Two clinical issues related to these findings deserve comment. The first is that high-quality care currently is being provided to patients with high-risk STEMI and is characterized by systems optimized for rapid reperfusion and optimal adjunctive medical therapy; this should be taken into consideration in future trials. In the CRISP AMI trial, the 6-month mortality rate was less than 5%; even with the exclusion of patients with shock on presentation, this finding is consistent with other recent studies.

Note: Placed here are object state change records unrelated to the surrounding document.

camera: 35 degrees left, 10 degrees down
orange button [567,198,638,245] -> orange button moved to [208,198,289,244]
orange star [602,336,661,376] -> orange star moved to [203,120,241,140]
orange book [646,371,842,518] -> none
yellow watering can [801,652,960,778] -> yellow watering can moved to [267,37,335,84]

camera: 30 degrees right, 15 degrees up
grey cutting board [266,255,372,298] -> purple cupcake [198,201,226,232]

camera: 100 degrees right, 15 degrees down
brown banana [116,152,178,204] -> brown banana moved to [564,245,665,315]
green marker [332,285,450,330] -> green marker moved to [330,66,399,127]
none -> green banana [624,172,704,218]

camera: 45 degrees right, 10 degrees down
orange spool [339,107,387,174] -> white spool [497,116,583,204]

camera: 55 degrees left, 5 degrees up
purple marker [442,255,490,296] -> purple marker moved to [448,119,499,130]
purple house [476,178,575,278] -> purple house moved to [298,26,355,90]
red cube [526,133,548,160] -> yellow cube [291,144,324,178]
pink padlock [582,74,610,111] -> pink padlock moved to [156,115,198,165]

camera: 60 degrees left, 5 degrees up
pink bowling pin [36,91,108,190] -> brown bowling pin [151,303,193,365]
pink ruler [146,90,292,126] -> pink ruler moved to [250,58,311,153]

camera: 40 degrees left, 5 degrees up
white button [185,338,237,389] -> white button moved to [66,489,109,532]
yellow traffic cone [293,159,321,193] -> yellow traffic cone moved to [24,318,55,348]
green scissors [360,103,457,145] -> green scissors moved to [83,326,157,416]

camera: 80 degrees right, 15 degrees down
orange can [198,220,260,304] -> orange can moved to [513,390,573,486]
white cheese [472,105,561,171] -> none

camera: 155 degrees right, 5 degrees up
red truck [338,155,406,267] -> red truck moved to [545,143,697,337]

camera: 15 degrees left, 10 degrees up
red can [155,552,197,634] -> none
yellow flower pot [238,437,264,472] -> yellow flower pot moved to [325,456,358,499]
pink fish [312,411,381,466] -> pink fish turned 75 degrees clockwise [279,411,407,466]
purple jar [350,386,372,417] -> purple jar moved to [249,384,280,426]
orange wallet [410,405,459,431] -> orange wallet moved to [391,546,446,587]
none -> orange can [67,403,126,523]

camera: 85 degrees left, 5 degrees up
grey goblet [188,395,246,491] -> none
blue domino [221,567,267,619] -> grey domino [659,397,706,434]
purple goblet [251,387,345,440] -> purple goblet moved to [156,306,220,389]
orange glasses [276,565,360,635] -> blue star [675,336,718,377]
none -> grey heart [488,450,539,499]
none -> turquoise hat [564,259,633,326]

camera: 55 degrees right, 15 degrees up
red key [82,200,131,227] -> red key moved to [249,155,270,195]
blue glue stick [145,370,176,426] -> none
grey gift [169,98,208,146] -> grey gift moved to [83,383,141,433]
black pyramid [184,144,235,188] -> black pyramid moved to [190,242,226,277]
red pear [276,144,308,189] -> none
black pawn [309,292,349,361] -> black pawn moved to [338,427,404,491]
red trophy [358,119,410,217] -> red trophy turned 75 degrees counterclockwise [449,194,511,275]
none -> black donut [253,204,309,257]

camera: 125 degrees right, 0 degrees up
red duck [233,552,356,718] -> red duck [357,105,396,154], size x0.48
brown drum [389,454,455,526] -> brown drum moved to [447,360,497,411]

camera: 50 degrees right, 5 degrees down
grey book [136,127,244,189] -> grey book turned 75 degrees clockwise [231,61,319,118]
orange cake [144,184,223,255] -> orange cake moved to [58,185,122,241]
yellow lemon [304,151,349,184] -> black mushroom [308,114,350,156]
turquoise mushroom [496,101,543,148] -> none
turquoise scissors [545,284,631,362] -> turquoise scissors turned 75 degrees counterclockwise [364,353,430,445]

The second clinical issue revolves around the use of adjunctive ventricular support devices. Unlike patients with cardiogenic shock^12- 13 for whom the guidelines recommend intra-aortic counterpulsation, patients with high-risk anterior STEMI without shock do not seem to garner a reduction in infarct size from early routine use of IABC. Clinicians should continue to be vigilant about identifying patients who are at risk for rapid deterioration and who may benefit from counterpulsation (as seen with the crossover in this trial). Future studies should be aimed at identifying the patient features associated with early deterioration.

This study has several limitations. The CRISP AMI trial used infarct size on MRI as the primary end point, and this is a validated physiological measure of myocardial damage. However, there may not be a direct correlation with long-term clinical outcome due to other physiological mechanisms affecting ventricular remodeling and function. A screening log was not kept at sites and site selection bias cannot be excluded. Additionally, clinical events occurring early prior to the MRI measurement of infarct size may also limit correlations with long-term clinical outcomes. Our study was powered to detect a 25% reduction in infarct size, and we cannot exclude a smaller treatment difference. However, this is one of the largest randomized trials with device therapy in this high-risk population in the literature, and the observed infarct sizes make a missed treatment effect less likely.

In conclusion, the CRISP AMI trial randomized patients with high-risk anterior STEMI without shock to a routine strategy of IABC prior to PCI lasting at least 12 hours after PCI compared with PCI alone. This strategy did not lead to a reduction in myocardial infarct size. Clinical outcomes at 6 months were not significantly different between the 2 groups. However, 8.5% of patients in the PCI alone group crossed over to rescue IABC therapy. These findings support a standby strategy (rather than routine use) of IABC during primary PCI in high-risk anterior STEMI patients.